お部屋は2段ベッドのようになっていて、よくある山小屋の大部屋とは少し作りがちがいます。一区画に畳3枚、敷布団3枚で3人定員ですが、繁忙期は4人5人で寝るのだそうです。しかしこの日は、荒天予報のためか、一区画2人で独占。カーテンを引けばまるで個室です。ラッキーでした!
燕山荘は歴史も古く、北アルプスの中でも人気の高い山小屋です。なんと2,700mで水洗トイレあり、しかも綺麗、喫茶室もあり飲食メニューも豊富、(お世話になることはありませんでしたが)診療所もあり安心、ずぶ濡れのウェアは乾燥室で翌朝にはほっこり。なかなかに快適で素敵な小屋です。
階段のステンドグラスのライト、鏡の森永チョコレートの文字もレトロで情緒たっぷりです。
まずは濡れたウェアを脱いでさっぱり!
そして、駆け付け一杯でカンパイです♪
雨も激しくなり・・・
夕食まで時間もあり・・
そうだ!
ケーキ!!
辛党の私は日ごろは滅多に食べないのですが
ここでは何と美味しいのでしょう!
幸せな甘さがしみわたります。
ホントはこの足で燕岳登頂を目指すはずでしたが、雨が降りすぎて明日へ先送りで小屋でダラダラ過ごすのもまた楽しっ(*^-^*)
そういえば燕山荘は、北アルプス「表銀座コース」といって、北アルプスの王「槍ヶ岳」までの縦走路のスタート地点でもあります。女王様「燕岳」~王様「槍ヶ岳」までの表銀座コースです。
でも・・・槍ヶ岳も、北アルプスの山並みも、見えず(´;ω;`)とりあえず、霧雨の中、記念撮影。
あ゛~あっちが燕岳の頂上方面のハズ、見えませんが・・・(>_<)
燕岳は高山のお花たちにも愛される山。雨の中でも夏のお花は色とりどりに咲き誇っていました。
高山植物の女王といえば「コマクサ」。ここ燕岳はコマクサの群生地としても有名です、7月8月は美しいピンク色の花が咲き乱れます。しかもとてもたくさん!あちらこちらに群生しています。
厳しい高山の砂礫地に咲くコマクサは生命力がとても強く、花言葉「高嶺の花」に見合わず、よく見るとなんとも可憐なお花です。
雨に濡れるコマクサ
しっとりとした瑞々しさがとても色っぽい
高嶺の花。
ここから「表銀座コース」のはじまり。
ここまで来たら、ちょっと行って来るよ!
いや、もうご飯ですよ!!
そうなんだ、残念(^^;
では、この次ネ♪ということで。
コマクサだけじゃない!
私も咲いてます。
グレーの空に黄色いお花は良く似合う。
元気の色。
夕食はボリューム満点です。
山ではダイエットは厳禁!!
山に来たら太って帰らなきゃだめですよ!
そんな忠告をされてしまいました(>_<)
完食。
夕食時間には、燕山荘オーナーのお話会とホルン演奏があります。聞いてはいたけれど、ホルン、初めて生で見ました聞きました。しかも本当に心地よい音を聞かせて下さるのです。

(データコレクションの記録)
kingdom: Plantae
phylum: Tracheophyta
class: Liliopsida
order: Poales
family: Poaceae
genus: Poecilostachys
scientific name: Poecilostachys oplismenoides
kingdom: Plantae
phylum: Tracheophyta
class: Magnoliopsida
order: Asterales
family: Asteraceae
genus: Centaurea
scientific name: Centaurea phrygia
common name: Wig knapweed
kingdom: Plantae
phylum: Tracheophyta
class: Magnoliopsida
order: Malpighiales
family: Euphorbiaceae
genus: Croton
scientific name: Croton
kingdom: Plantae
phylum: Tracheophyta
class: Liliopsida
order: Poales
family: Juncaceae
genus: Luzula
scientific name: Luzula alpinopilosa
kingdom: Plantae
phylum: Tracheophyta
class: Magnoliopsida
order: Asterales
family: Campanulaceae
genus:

[やること]
(a) 燕山荘についての文章の「燕山荘は歴史も古く」で始まる段落を、主な事実を残して箇条書きに書き直してください。
(b) 燕山荘についての文章で、筆者がこの日に燕岳登頂を目指さず明日へ先送りしたのはなぜか、1〜3文で説明してください。

[回答]
(a)
- 歴史が古く、北アルプスの中でも人気の高い山小屋
- 標高2,700mなのに水洗トイレがあり、しかも綺麗
- 喫茶室があり、飲食メニューが豊富
- 診療所があり安心
- 乾燥室があり、ずぶ濡れのウェアも翌朝には乾いている

(b) 雨が降りすぎたためです。そのため登頂は明日に回し、その日は小屋でのんびり過ごしました。